▶ [EXTRACT TO READ]:
*-*-*
Do you agree that weights of a MetaGraph should be zero for unconnected nodes?

I'm not convinced yet.

Ok, so let me give another try.

Point 1: Simplicity - weights(graph) can completely characterize the graph

In much of the economics literature on networks, a graph is represented as matrix G. (We call G the adjacency matrix, but that's not so important). We define two nodes as connected if G[i,j] > 0.

In LightGraphs this matrix G doesn't exist yet. It is adjacency_matrix(G) .* weights(G) which is a bit annoying. I don't think it would hurt anyone if the weights are 0 for unconnected nodes.

Point 2: Consistency

Also, there still remains an inconsistency. If you want to return the default weight for unconnected nodes, then there should be a default weight for a ::SimpleWeightedGraph, so that weights(g) = weights .* (weights .> 0) .+ default_weight .* (weights .== 0). This matters if you do wg = SimpleWeightedGraph(g::SimpleGraph, 5), then weights(wg) should be equal to 5, even for unconnected nodes, since 5 is the default weight.

greimel avatar Jan 28 '21 13:01 greimel

I think there may be a misunderstanding about what "default weight" means: it means: IF the edge exists, AND no weights have been defined for the edge, THEN we use this value. It's not "Every entry in the adjacency matrix has this value UNLESS an edge is defined". The latter definition would result in dense matrices for all adjacency matrices, which is not desirable at all.

Edited: but it's possible I'm misunderstanding, since I'm rushing to get out the door and haven't had coffee yet. Sorry. This discussion should probably wait until I'm back in the office (week after next).

sbromberger avatar Jan 28 '21 13:01 sbromberger

I guess we agree then that the current behavior is a bug. Here's the other part of the code snippet from the OP.

using LightGraphs, MetaGraphs, GraphDataFrameBridge, DataFrames
begin
	df = DataFrame(from = [1, 2, 1], to = [2, 3, 3], weight = [0.5, 0.8, 2.0])
	m_g = MetaGraph(df, :from, :to, weight = :weight)
end

adjacency_matrix(m_g)

# 3×3 SparseMatrixCSC{Int64, Int64} with 6 stored entries:
#  ⋅  1  1
#  1  ⋅  1
#  1  1  ⋅

collect(weights(m_g))

# 3×3 Matrix{Float64}:
#  1.0  0.5  2.0
#  0.5  1.0  0.8
#  2.0  0.8  1.0

The weights are 1.0 for unconnected nodes.
*-*-*
(Collected data)
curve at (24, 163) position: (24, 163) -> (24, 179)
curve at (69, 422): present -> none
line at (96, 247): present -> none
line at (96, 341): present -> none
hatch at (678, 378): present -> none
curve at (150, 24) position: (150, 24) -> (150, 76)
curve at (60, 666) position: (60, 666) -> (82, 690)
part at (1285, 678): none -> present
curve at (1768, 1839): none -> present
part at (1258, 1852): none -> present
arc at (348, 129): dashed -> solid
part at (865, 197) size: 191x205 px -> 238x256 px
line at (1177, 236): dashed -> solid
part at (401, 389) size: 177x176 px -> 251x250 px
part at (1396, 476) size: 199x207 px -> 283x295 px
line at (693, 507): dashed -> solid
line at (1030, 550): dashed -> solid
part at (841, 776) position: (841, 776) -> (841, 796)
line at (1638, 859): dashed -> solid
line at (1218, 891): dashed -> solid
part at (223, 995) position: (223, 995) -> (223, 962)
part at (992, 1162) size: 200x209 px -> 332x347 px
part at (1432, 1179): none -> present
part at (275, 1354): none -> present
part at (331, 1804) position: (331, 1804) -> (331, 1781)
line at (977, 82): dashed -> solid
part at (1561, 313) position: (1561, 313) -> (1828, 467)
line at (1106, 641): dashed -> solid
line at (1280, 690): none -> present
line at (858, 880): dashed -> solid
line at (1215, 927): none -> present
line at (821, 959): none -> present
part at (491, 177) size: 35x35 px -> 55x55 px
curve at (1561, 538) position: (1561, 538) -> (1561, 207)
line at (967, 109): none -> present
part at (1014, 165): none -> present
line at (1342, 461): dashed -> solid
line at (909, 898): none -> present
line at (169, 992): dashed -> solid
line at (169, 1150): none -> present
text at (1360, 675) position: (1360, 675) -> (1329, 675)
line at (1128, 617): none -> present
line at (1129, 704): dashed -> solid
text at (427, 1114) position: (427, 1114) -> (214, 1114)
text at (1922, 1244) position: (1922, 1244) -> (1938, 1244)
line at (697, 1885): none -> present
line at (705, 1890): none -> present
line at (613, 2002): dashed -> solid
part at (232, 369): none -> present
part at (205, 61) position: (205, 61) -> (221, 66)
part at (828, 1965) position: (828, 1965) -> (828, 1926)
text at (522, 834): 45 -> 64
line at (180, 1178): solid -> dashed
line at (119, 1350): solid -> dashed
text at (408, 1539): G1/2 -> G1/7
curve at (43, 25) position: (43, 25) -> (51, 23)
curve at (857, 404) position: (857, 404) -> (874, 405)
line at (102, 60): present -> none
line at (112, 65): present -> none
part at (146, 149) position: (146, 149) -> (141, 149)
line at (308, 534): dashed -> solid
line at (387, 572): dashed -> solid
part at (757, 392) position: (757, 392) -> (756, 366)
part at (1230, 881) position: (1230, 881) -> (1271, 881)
*-*-*
▶ [TASKS TO COMPLETE]:
[1] Name every package loaded by the `using` line in the code of the MetaGraph weights discussion.
[2] Carry on the MetaGraph weights discussion from its last sentence.

▶ [WRITTEN ANSWERS]:
[1] LightGraphs, MetaGraphs, GraphDataFrameBridge, DataFrames

[2]
greimel avatar Jan 28 '21 13:01 greimel

That sure looks like a bug. But I don't think I've ever used that constructor. You're familiar with GraphDataFrameBridge, right?

Let's pick this up week after next if you don't mind :) I'm seriously late this morning.

sbromberger avatar Jan 28 '21 13:01 sbromberger

This is a really important discussion to have, though. Thanks for bringing it up.

sbromberger avatar Jan 28 '21 13:01 sbromberger

I think I understand Seth's point to be distinguishing the weights object from the weighted adjacency matrix. If you do collect(weights(mg)) .* adjacency_matrix(mg) you get the weighted adjacency matrix. A nonbreaking solution could be to introduce a weighted_adjacency_matrix(mg) function.

jpfairbanks avatar Jan 28 '21 13:01 jpfairbanks

I could live with that. But it would keep the inconsistencies between MetaGraphs and SimpleWeightedGraphs, which is not very nice.

Either of the two changes I am proposing is breaking, unfortunately. But I would consider the current behavior as bugs in both cases.

One could

  1. introduce weighted_adjacency_matrix
  2. deprecate weights in favor weighted_adjacency_matrix
  3. if necessary, introduce fast_weights for the current behavior

Changing the behavior of adjacency_matrix in SWG is probably more difficult to handle nicely.

greimel avatar Jan 28 '21 13:01 greimel

I'm tempted to make weights private (that is, not part of any API contract). Would that solve the issue?

sbromberger avatar Feb 15 '21 18:02 sbromberger

Closing this out as it appears that the discussion has run its course.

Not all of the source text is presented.